For my test, I decided to pretend that we’re going to refresh this movie by changing the setting to a future time in which rival mining companies are fighting over territory and resources on Earth’s moon.
For legal reasons, director, actors, and studios or production companies mentioned in the test brief will be completely fabricated. Please imagine that these are some of the biggest actors of our times playing these roles, and that they are also stakeholders.
OKAY! *Claps hands, rolls up sleeves.*
Let’s…get…into it!
Deliverable 1: Text description for my pseudo creative brief.
Tools used: ChatGPT and Google Search
Time to create: ~60 min with research time and revisions.
Result: I’ll give this a B. The writing of it is not bad, but I have to deduct a bit because of the challenges I mention below.
Opportunities: ChatGPT has the lowest-barrier-to-entry of any of the AI tools I’ve used, and it feels the most useful to an endless number of scenarios. It’s designed well and it’s fast.
Challenges: You can’t trust that what it’s giving you back is accurate even though it sounds legit. So you have to independently verify things, which takes time. Additionally, there are the concerns with security and privacy. The details of high profile film projects are scrupulously protected, so ChatGPT itself probably couldn’t be directly implemented without endangering confidentiality. It would have to be something like ChatGPT, but only accessible internally.
Deliverable 2: A visual presentation for my creative brief
Tool I used: SlidesAI.io
Tools I didn’t use: Beautiful.ai, Kroma.ai, Designs.ai, Zapier/ChatGPT combo
Time to create: ~60 min including research and testing different tools
Result: D minus. I got back something pretty garbage-looking from my test.
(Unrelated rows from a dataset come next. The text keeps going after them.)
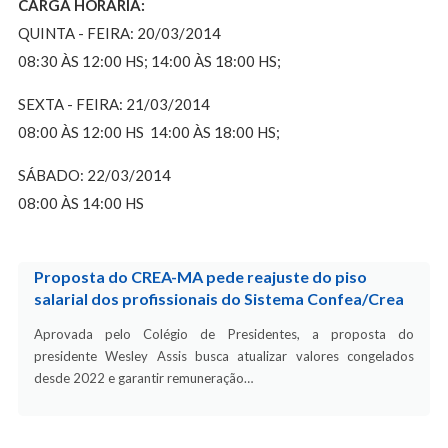
CARGA HORÁRIA:
QUINTA - FEIRA: 20/03/2014
08:30 ÀS 12:00 HS; 14:00 ÀS 18:00 HS;
SEXTA - FEIRA: 21/03/2014
08:00 ÀS 12:00 HS 14:00 ÀS 18:00 HS;
SÁBADO: 22/03/2014
08:00 ÀS 14:00 HS
Proposta do CREA-MA pede reajuste do piso
salarial dos profissionais do Sistema Confea/Crea
Aprovada pelo Colégio de Presidentes, a proposta do
presidente Wesley Assis busca atualizar valores congelados
desde 2022 e garantir remuneração…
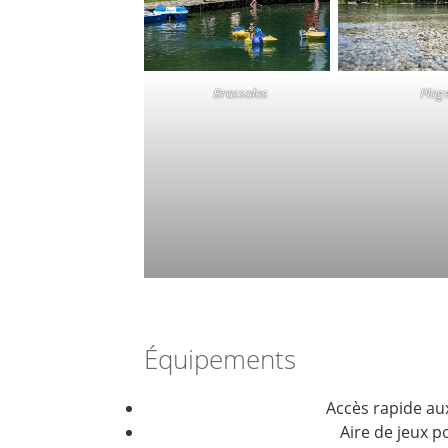
Plag
Brassalos
Équipements
Accès rapide au
Aire de jeux p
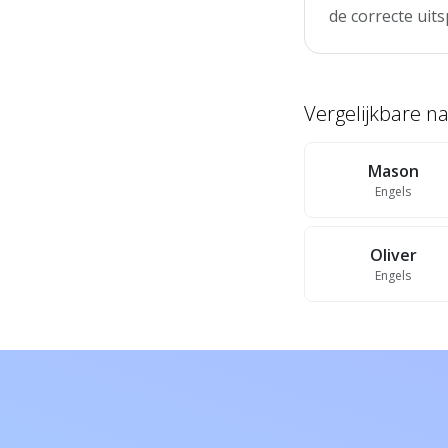
de correcte uits
Vergelijkbare 
Mason
Engels
Oliver
Engels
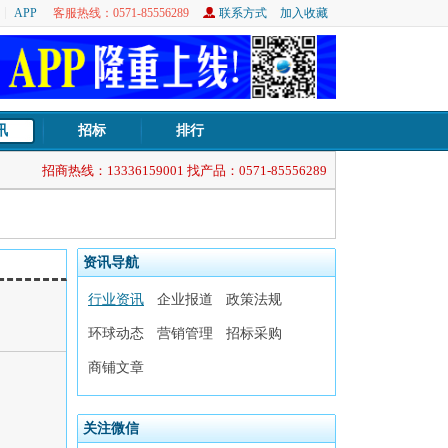
APP
客服热线：0571-85556289
联系方式
加入收藏
讯
招标
排行
招商热线：13336159001 找产品：0571-85556289
资讯导航
行业资讯
企业报道
政策法规
环球动态
营销管理
招标采购
商铺文章
关注微信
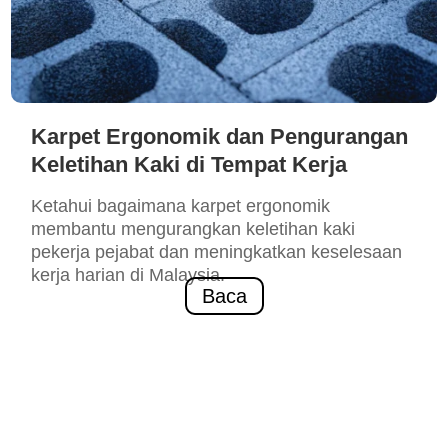
Karpet Ergonomik dan Pengurangan
Keletihan Kaki di Tempat Kerja
Ketahui bagaimana karpet ergonomik
membantu mengurangkan keletihan kaki
pekerja pejabat dan meningkatkan keselesaan
kerja harian di Malaysia.
Baca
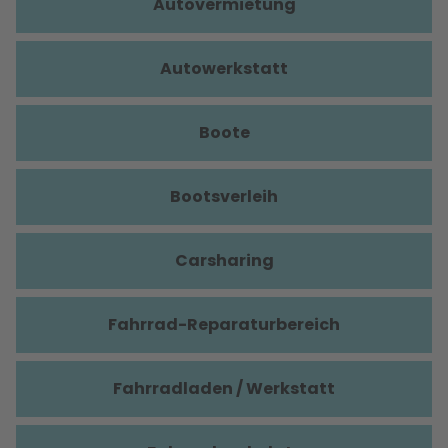
Autovermietung
Autowerkstatt
Boote
Bootsverleih
Carsharing
Fahrrad-Reparaturbereich
Fahrradladen / Werkstatt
I won’t give it an F because it did create the whole deck from just my prompt and it IS fully editable and it technically follows a design theme.
Opportunities: All companies, not just networks and studios, tend to do a lot of communication through professionally designed decks. So if there’s a way to speed up the process and make them more quickly, that’s great.
Challenges: I had to reject most of the AI deck creation tools because they weren’t actually generating a whole presentation with a text prompt - they were just offering some cool layout tools on a per-slide basis - and the whole process was still mostly by hand, individual slide by individual slide. So to me…that really doesn’t count as generative, because it’s actually just still you designing it and making all the decisions. (So you might as well save your money and just do it yourself). The closest functionality match I could find to what I wanted - which was the ability to interpret the text directly into beautiful slides that fit the theme of the text - was SlidesAI.io, which is a plugin available inside Google Slides. Unfortunately with this one, there’s just a long way to go from a design standpoint. It’s definitely interesting - but for now at least, I’ll be continuing to create presentations the ways I usually do.
I hope this experimentation was interesting to you. I can’t wait to keep going and show you more of my exploration process. As I mentioned before, I suspect that the best improvements to be made lie nearer to the end of the process rather than at the beginning, but I couldn’t resist the fun of giving the whole thing a go.